DAL celebrates 25th anniversary

by Shara Tibken

Len Lieser has worked a lot of jobs during his life: He’s been in the military, sold health and life insurance, worked as a truck driver and done welding and grinding.

After being injured on the job, Lieser learned he’d have to change his entire life.

“I decided that when I got the chance, I would come back to school,” the non-traditional senior said. “I decided to take the entrance exams and see what I could do. I didn’t know for sure what I wanted to do.”

Lieser is one of many adults who decide to further their education by going to college – and Simpson College’s Division of Adult Learning has been helping people do this for 25 years.

“One of the first specific commitments of Simpson’s mission statement is to create an innovative learning process for students of all ages,” said Walter Pearson, associate academic dean and director of the Division of Adult Learning. “The idea was to serve students who live in Des Moines who are working adults with a variety of high-quality degree programs.”

The Division of Adult Learning started when some Simpson professors offered night classes to police officers in the Des Moines Academy so they could complete a college degree.

“The college began to say that we should expand this and start to serve adult students generally,” Pearson said.

Pearson said there are four reasons why adult students like Simpson: convenience, quality, flexibility and affordability.

“For a part-time student attending Simpson, it’s very affordable,” Pearson said. “It’s actually less expensive for a student to do that than go to the University of Iowa or Iowa State.”

DAL doesn’t offer all the degrees that conventional, full-time students are able to complete. DAL does offer majors in business, computer science, criminal justice, education, English and the three majors in communications studies.

Because of this, Lieser now takes classes full-time on the Indianola campus to earn his degree to teach history.

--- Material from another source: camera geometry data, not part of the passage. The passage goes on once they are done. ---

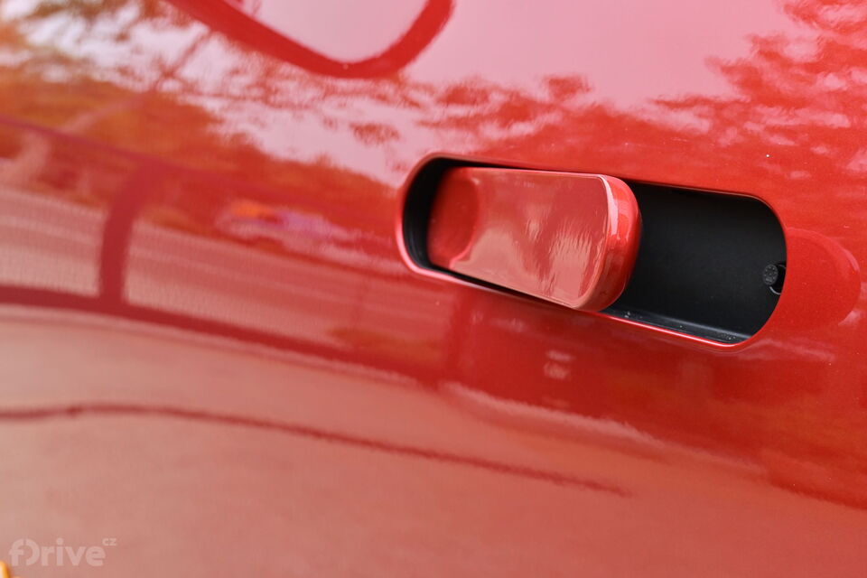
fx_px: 1445
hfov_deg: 33.4
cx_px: 434
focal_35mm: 60
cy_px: 289
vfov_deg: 22.6
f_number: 9
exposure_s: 1/320
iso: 400
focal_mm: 40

Approximately 800 adults enroll in DAL classes each year and enrollment has remained steady for the last decade, Pearson said.

He added that the average adult student is 33 years old and takes six credits each term, but adults aren’t the only people DAL benefits.

DAL also helps other unconventional students complete their college educations.

“I was in DAL classes last year,” said senior Melissa Leary. “I had always been in college, but I just transferred a lot.”

Simpson’s DAL is proud of its ability to help adult students with whatever they need.

“The thing that we’ve done a really good job at is making sure students are satisfied,” Pearson said. “I think that we really work hard to make sure that we serve the adult students.”